The legislation also introduces stringent post-liquidation disclosure requirements, mandating businesses to notify tax authorities within one month of receiving any sum that should have been included in pre-cessation profits.
“Where a trade, business, profession or vocation permanently ceases to carry on operations in Nigeria in an accounting period, the assessable profits for the relevant year of assessment shall be the amount of the profits from the beginning of the accounting period to the date of cessation and the tax shall be payable within six months from the date of cessation.
“Where, after the date of cessation, the trade, business, profession or vocation or its receivers or liquidators, receive or pay any sum, which ought to have been included in or deducted from the profits of that trade or business if it had been received or paid prior to that date, such sum shall be deemed for the purpose of this Act to have been received or paid by the trade, business, profession or vocation on the last day before such cessation occurred and such sums shall be disclosed to the relevant tax authority within one month of the receipt or payment,” the section states.
This extends Nigeria’s tax reach beyond operational periods, potentially complicating exit strategies for business promoters who would want to exit the economy with tax obligations.
It also suggests that tax authorities would go after business promoters even after their enterprises are liquidated for the purpose of collecting taxes that were unreported during the life of their businesses.

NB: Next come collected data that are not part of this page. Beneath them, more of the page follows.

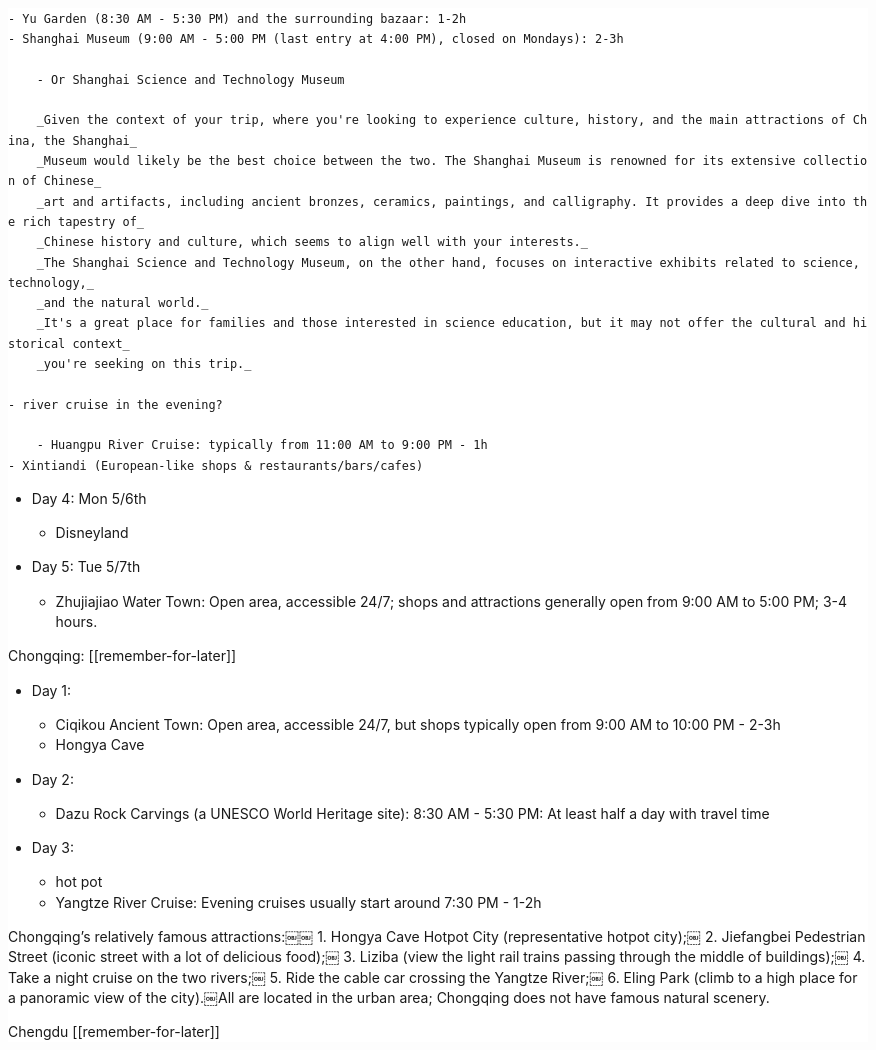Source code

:     - Yu Garden (8:30 AM - 5:30 PM) and the surrounding bazaar: 1-2h
    - Shanghai Museum (9:00 AM - 5:00 PM (last entry at 4:00 PM), closed on Mondays): 2-3h
        
        - Or Shanghai Science and Technology Museum
        
        _Given the context of your trip, where you're looking to experience culture, history, and the main attractions of China, the Shanghai_  
        _Museum would likely be the best choice between the two. The Shanghai Museum is renowned for its extensive collection of Chinese_  
        _art and artifacts, including ancient bronzes, ceramics, paintings, and calligraphy. It provides a deep dive into the rich tapestry of_  
        _Chinese history and culture, which seems to align well with your interests._  
        _The Shanghai Science and Technology Museum, on the other hand, focuses on interactive exhibits related to science, technology,_  
        _and the natural world._  
        _It's a great place for families and those interested in science education, but it may not offer the cultural and historical context_  
        _you're seeking on this trip._
        
    - river cruise in the evening?
        
        - Huangpu River Cruise: typically from 11:00 AM to 9:00 PM - 1h
    - Xintiandi (European-like shops & restaurants/bars/cafes)
- Day 4: Mon 5/6th
    
    - Disneyland
- Day 5: Tue 5/7th
    
    - Zhujiajiao Water Town: Open area, accessible 24/7; shops and attractions generally open from 9:00 AM to 5:00 PM; 3-4 hours.
   

Chongqing: [[remember-for-later]]

- Day 1:
    
    - Ciqikou Ancient Town: Open area, accessible 24/7, but shops typically open from 9:00 AM to 10:00 PM - 2-3h
    - Hongya Cave
- Day 2:
    
    - Dazu Rock Carvings (a UNESCO World Heritage site): 8:30 AM - 5:30 PM: At least half a day with travel time
- Day 3:
    
    - hot pot
    - Yangtze River Cruise: Evening cruises usually start around 7:30 PM - 1-2h
 
Chongqing’s relatively famous attractions:￼￼ 1. Hongya Cave Hotpot City (representative hotpot city);￼ 2. Jiefangbei Pedestrian Street (iconic street with a lot of delicious food);￼ 3. Liziba (view the light rail trains passing through the middle of buildings);￼ 4. Take a night cruise on the two rivers;￼ 5. Ride the cable car crossing the Yangtze River;￼ 6. Eling Park (climb to a high place for a panoramic view of the city).￼All are located in the urban area; Chongqing does not have famous natural scenery.
   

Chengdu [[remember-for-later]]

For individuals changing business partnerships, section 25 provides relief, clarifying that moving between partnerships in the same trade does not constitute cessation or commencement of business.
This addresses a grey area that had previously created unnecessary compliance burdens for professional service providers.
Employment income provisions under section 26 now treat irregular payments differently, with bonuses and commissions exceeding monthly intervals deemed taxable on payment dates rather than accrual dates.
This shift from accruals to cash basis treatment as irregular payments could provide cash flow advantages for employees but requires adjusted payroll planning for employers.
Capital gains taxation also sees refined timing rules, with chargeable gains from asset disposals assessed based on the year preceding the assessment year, except for business-use assets, which follow the same preceding-year rule. This creates uniformity that was previously absent.
The Act’s treatment of deceased individuals’ estates under section 24(4) establishes that post-death receipts or payments are deemed received by the deceased on the last day before death, providing clarity for estate administration.
But it potentially increases tax obligation on inheritances.